For the research, UF scientists analyzed DNA sequences from Native American, New World and Asian populations with the understanding that modern DNA is forged by an accumulation of events in the distant past, and merged their findings with data from existing archaeological, geological and paleoecological studies.

The result is a unified, interdisciplinary theory of the "peopling" of the New World, which shows a gradual migration and expansion of people from Asia through Siberia and into Beringia starting about 40,000 years ago, a long waiting period in Beringia where the population size remained relatively stable, and finally a rapid expansion into North America through Alaska or Canada about 15,000 years ago.

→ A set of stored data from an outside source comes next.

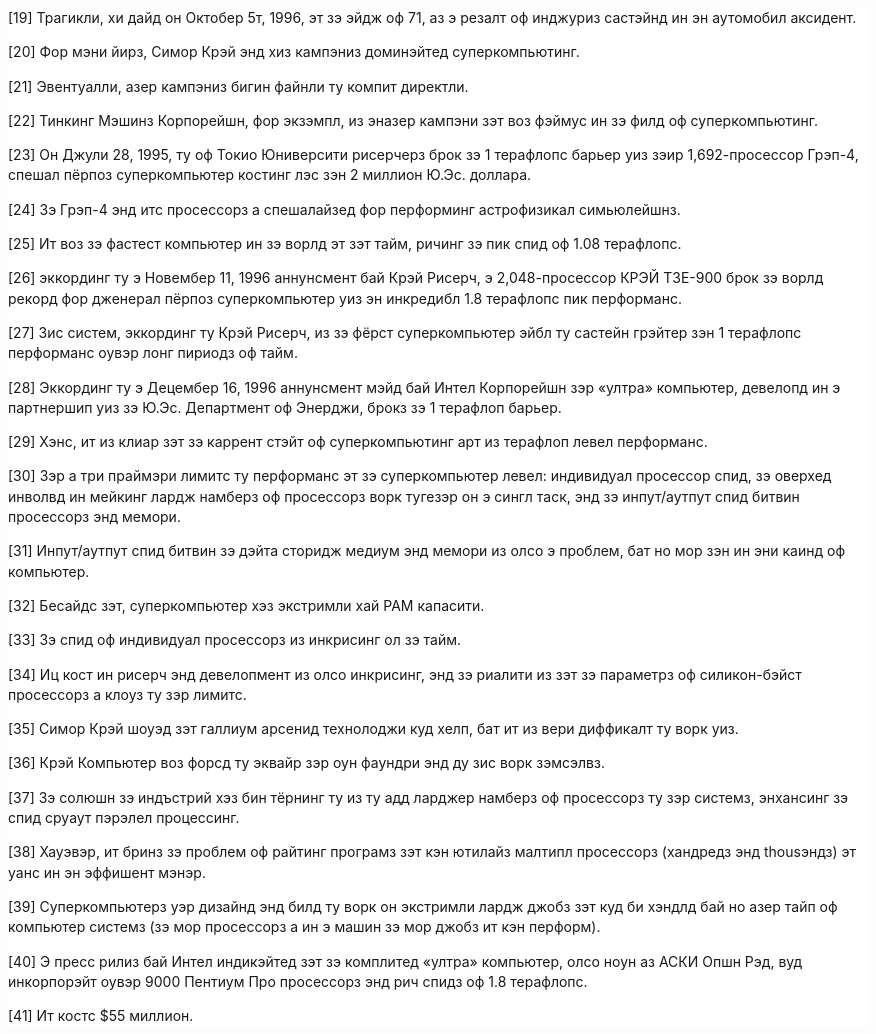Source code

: [19] Трагикли, хи дайд он Октобер 5т, 1996, эт зэ эйдж оф 71, аз э резалт оф инджуриз састэйнд ин эн аутомобил аксидент.

[20] Фор мэни йирз, Симор Крэй энд хиз кампэниз доминэйтед суперкомпьютинг.

[21] Эвентуалли, азер кампэниз бигин файнли ту компит директли.

[22] Тинкинг Мэшинз Корпорейшн, фор экзэмпл, из эназер кампэни зэт воз фэймус ин зэ филд оф суперкомпьютинг.

[23] Он Джули 28, 1995, ту оф Токио Юниверсити рисерчерз брок зэ 1 терафлопс барьер уиз зэир 1,692-просессор Грэп-4, спешал пёрпоз суперкомпьютер костинг лэс зэн 2 миллион Ю.Эс. доллара.

[24] Зэ Грэп-4 энд итс просессорз а спешалайзед фор перформинг астрофизикал симьюлейшнз.

[25] Ит воз зэ фастест компьютер ин зэ ворлд эт зэт тайм, ричинг зэ пик спид оф 1.08 терафлопс.

[26] эккординг ту э Новембер 11, 1996 аннунсмент бай Крэй Рисерч, э 2,048-просессор КРЭЙ Т3Е-900 брок зэ ворлд рекорд фор дженерал пёрпоз суперкомпьютер уиз эн инкредибл 1.8 терафлопс пик перформанс.

[27] Зис систем, эккординг ту Крэй Рисерч, из зэ фёрст суперкомпьютер эйбл ту састейн грэйтер зэн 1 терафлопс перформанс оувэр лонг пириодз оф тайм.

[28] Эккординг ту э Децембер 16, 1996 аннунсмент мэйд бай Интел Корпорейшн зэр «ултра» компьютер, девелопд ин э партнершип уиз зэ Ю.Эс. Департмент оф Энерджи, брокз зэ 1 терафлоп барьер.

[29] Хэнс, ит из клиар зэт зэ каррент стэйт оф суперкомпьютинг арт из терафлоп левел перформанс.

[30] Зэр а три праймэри лимитс ту перформанс эт зэ суперкомпьютер левел: индивидуал просессор спид, зэ оверхед инволвд ин мейкинг лардж намберз оф просессорз ворк тугезэр он э сингл таск, энд зэ инпут/аутпут спид битвин просессорз энд мемори.

[31] Инпут/аутпут спид битвин зэ дэйта сторидж медиум энд мемори из олсо э проблем, бат но мор зэн ин эни каинд оф компьютер.

[32] Бесайдс зэт, суперкомпьютер хэз экстримли хай РАМ капасити.

[33] Зэ спид оф индивидуал просессорз из инкрисинг ол зэ тайм.

[34] Иц кост ин рисерч энд девелопмент из олсо инкрисинг, энд зэ риалити из зэт зэ параметрз оф силикон-бэйст просессорз а клоуз ту зэр лимитс.

[35] Симор Крэй шоуэд зэт галлиум арсенид технолоджи куд хелп, бат ит из вери диффикалт ту ворк уиз.

[36] Крэй Компьютер воз форсд ту эквайр зэр оун фаундри энд ду зис ворк зэмсэлвз.

[37] Зэ солюшн зэ индъстрий хэз бин тёрнинг ту из ту адд ларджер намберз оф просессорз ту зэр системз, энхансинг зэ спид сруаут пэрэлел процессинг.

[38] Хауэвэр, ит бринз зэ проблем оф райтинг програмз зэт кэн ютилайз малтипл просессорз (хандредз энд thousэндз) эт уанс ин эн эффишент мэнэр.

[39] Суперкомпьютерз уэр дизайнд энд билд ту ворк он экстримли лардж джобз зэт куд би хэндлд бай но азер тайп оф компьютер системз (зэ мор просессорз а ин э машин зэ мор джобз ит кэн перформ).

[40] Э пресс рилиз бай Интел индикэйтед зэт зэ комплитед «ултра» компьютер, олсо ноун аз АСКИ Опшн Рэд, вуд инкорпорэйт оувэр 9000 Пентиум Про просессорз энд рич спидз оф 1.8 терафлопс.

[41] Ит костс $55 миллион.
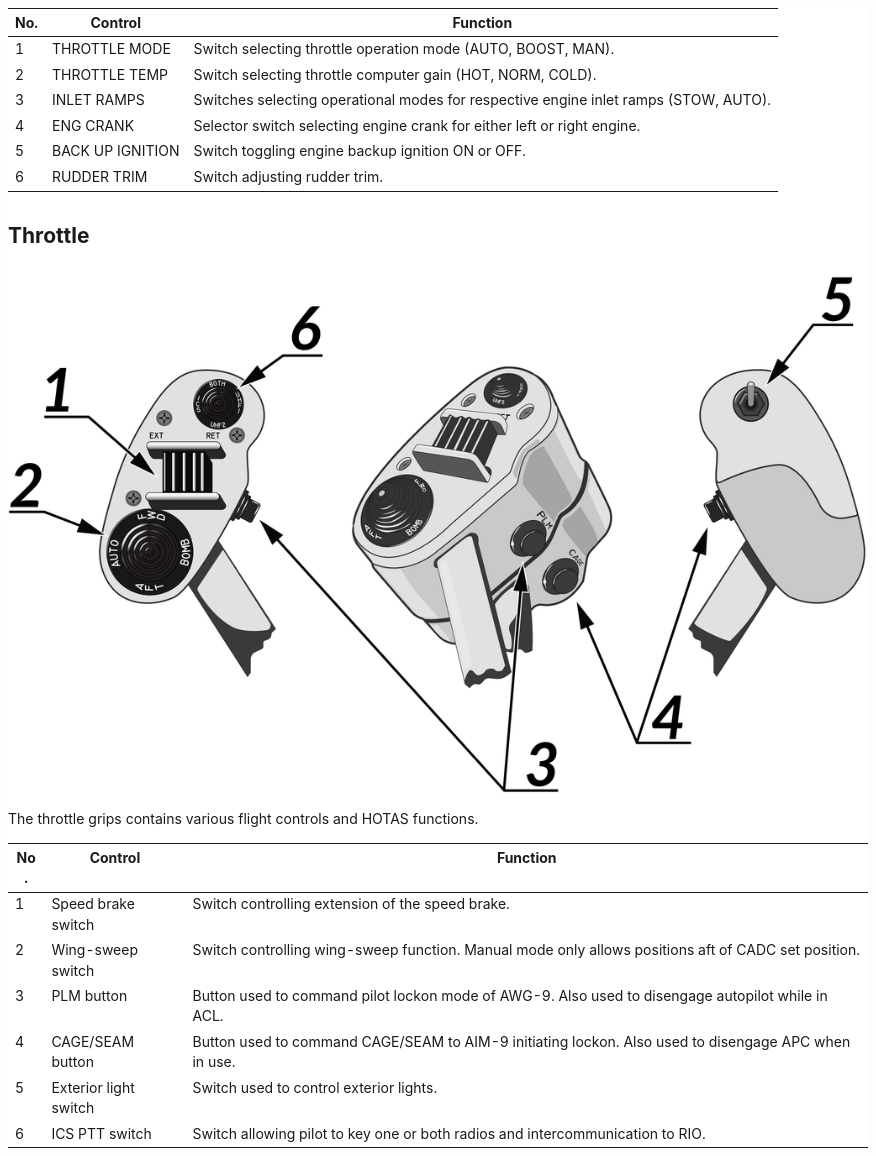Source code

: | No. | Control          | Function                                                                             |
| --- | ---------------- | ------------------------------------------------------------------------------------ |
| 1   | THROTTLE MODE    | Switch selecting throttle operation mode (AUTO, BOOST, MAN).                         |
| 2   | THROTTLE TEMP    | Switch selecting throttle computer gain (HOT, NORM, COLD).                           |
| 3   | INLET RAMPS      | Switches selecting operational modes for respective engine inlet ramps (STOW, AUTO). |
| 4   | ENG CRANK        | Selector switch selecting engine crank for either left or right engine.              |
| 5   | BACK UP IGNITION | Switch toggling engine backup ignition ON or OFF.                                    |
| 6   | RUDDER TRIM      | Switch adjusting rudder trim.                                                        |

## Throttle

![throttle](../../img/throttle.png) The throttle grips contains various flight controls and HOTAS
functions.

| No. | Control               | Function                                                                                             |
| --- | --------------------- | ---------------------------------------------------------------------------------------------------- |
| 1   | Speed brake switch    | Switch controlling extension of the speed brake.                                                     |
| 2   | Wing-sweep switch     | Switch controlling wing-sweep function. Manual mode only allows positions aft of CADC set position.  |
| 3   | PLM button            | Button used to command pilot lockon mode of AWG-9. Also used to disengage autopilot while in ACL.    |
| 4   | CAGE/SEAM button      | Button used to command CAGE/SEAM to AIM-9 initiating lockon. Also used to disengage APC when in use. |
| 5   | Exterior light switch | Switch used to control exterior lights.                                                              |
| 6   | ICS PTT switch        | Switch allowing pilot to key one or both radios and intercommunication to RIO.                       |
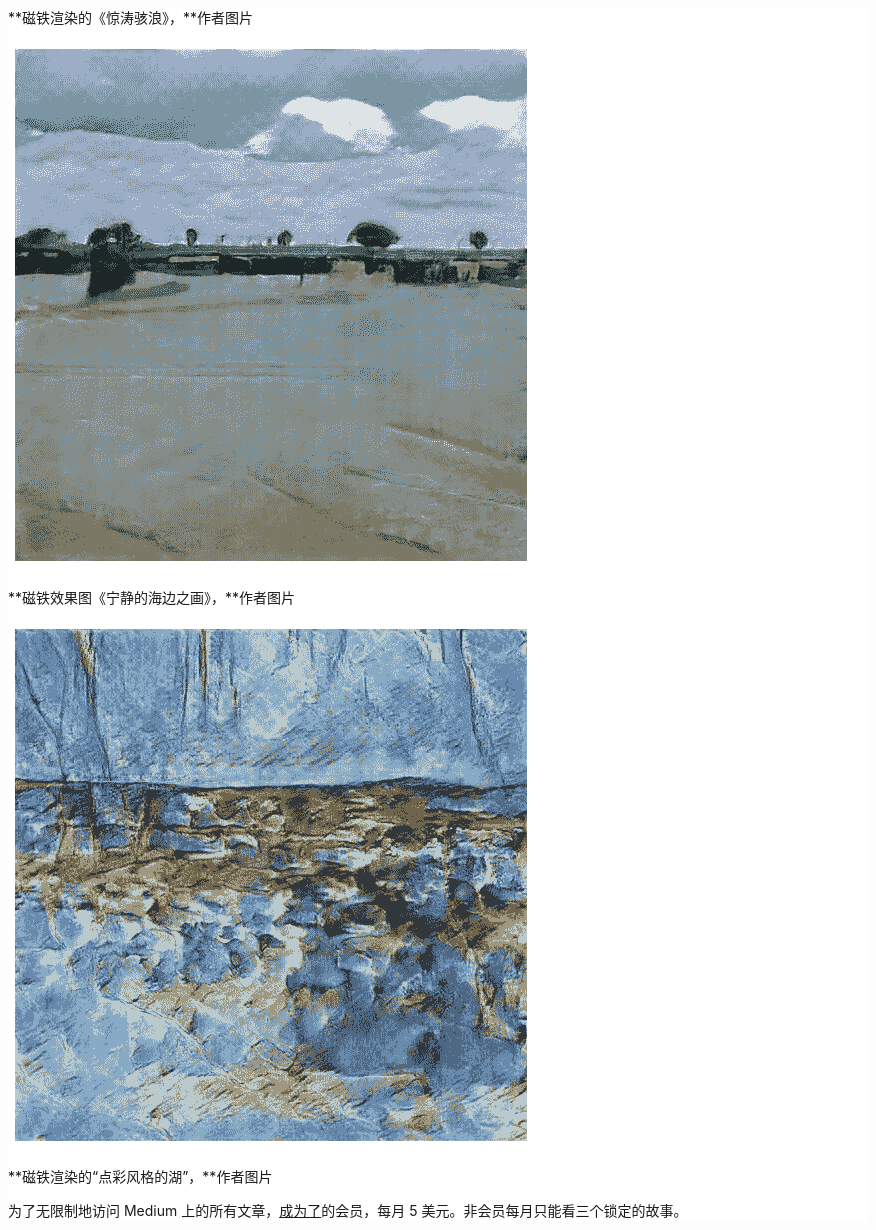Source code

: **磁铁渲染的《惊涛骇浪》，**作者图片

![](img/b4c06cc3a32e8d932753fcfc48d562e2.png)

**磁铁效果图《宁静的海边之画》，**作者图片

![](img/925a721d9d2ec4cf8138225d12614167.png)

**磁铁渲染的“点彩风格的湖”，**作者图片

为了无限制地访问 Medium 上的所有文章，[成为了](https://robgon.medium.com/membership)的会员，每月 5 美元。非会员每月只能看三个锁定的故事。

According to Henry C. Harpending, chairman of anthropology at the University of Utah and a member of the National Academy of Sciences, "The idea that people were stuck in Beringia for a long time is obvious in retrospect, but it has never been promulgated."

"But people were in that neighborhood before the last glacial maximum and didn't get into North America until after it. It's very plausible that a bunch of them were stuck there for thousands of years," he added.

"Our theory predicts much of the archeological evidence is underwater," said Andrew Kitchen, a student in the anthropology department at UF. "That may explain why scientists hadn't really considered a long-term occupation of Beringia," he added.

The research also suggests that the New World was colonized by approximately 1,000 to 5,000 people - a substantially higher number than the 100 or fewer individuals of previous estimates.